What is needed:
Pictures are to be dropped from the copy. Retype the listing exactly.

Information provided:
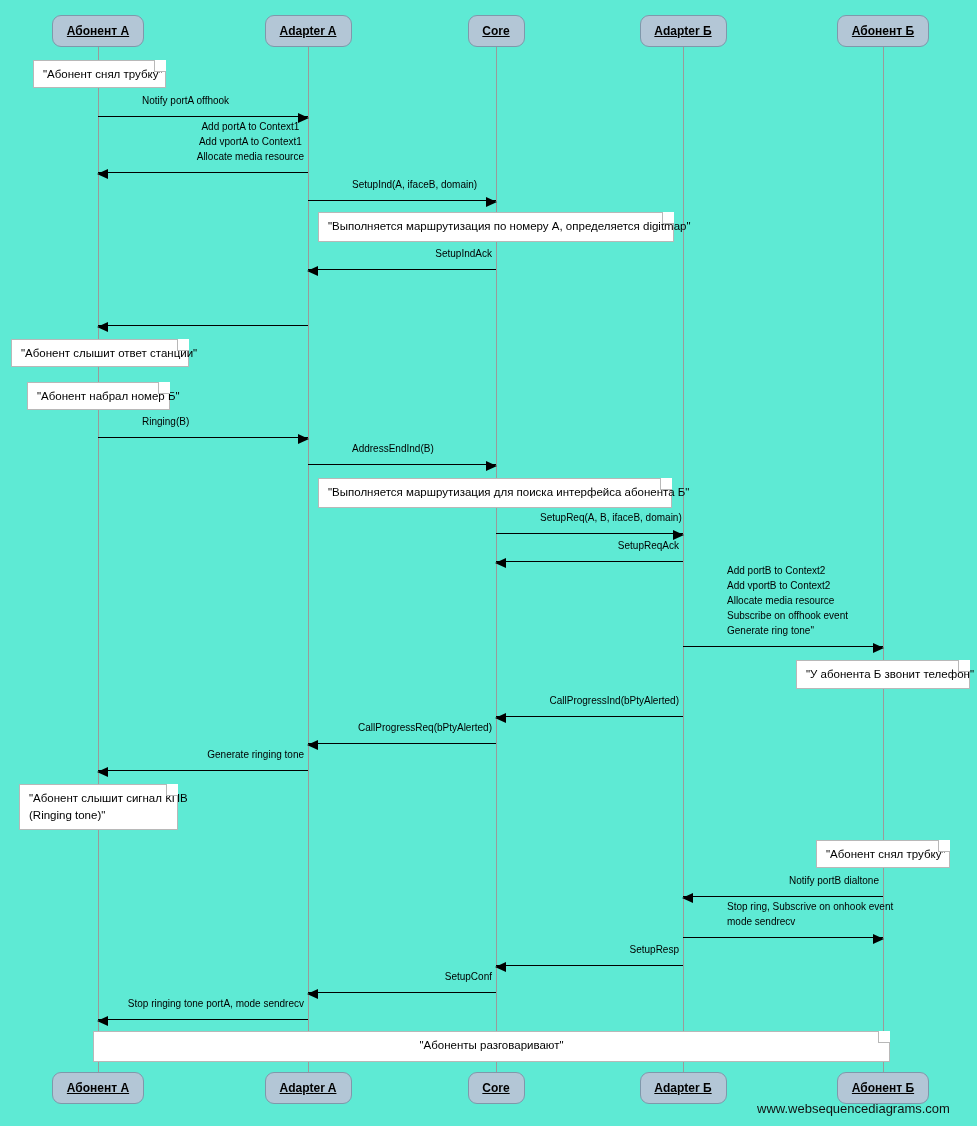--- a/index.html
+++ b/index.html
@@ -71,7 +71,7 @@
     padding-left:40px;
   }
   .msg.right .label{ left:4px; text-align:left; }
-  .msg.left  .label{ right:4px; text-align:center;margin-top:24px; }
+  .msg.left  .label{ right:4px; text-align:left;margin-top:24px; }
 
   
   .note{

Result of the task:
--- a/index.html
+++ b/index.html
@@ -71,7 +71,7 @@
     padding-left:40px;
   }
   .msg.right .label{ left:4px; text-align:left; }
-  .msg.left  .label{ right:4px; text-align:center;margin-top:24px; }
+  .msg.left  .label{ right:4px; text-align:left;margin-top:24px; }
 
   
   .note{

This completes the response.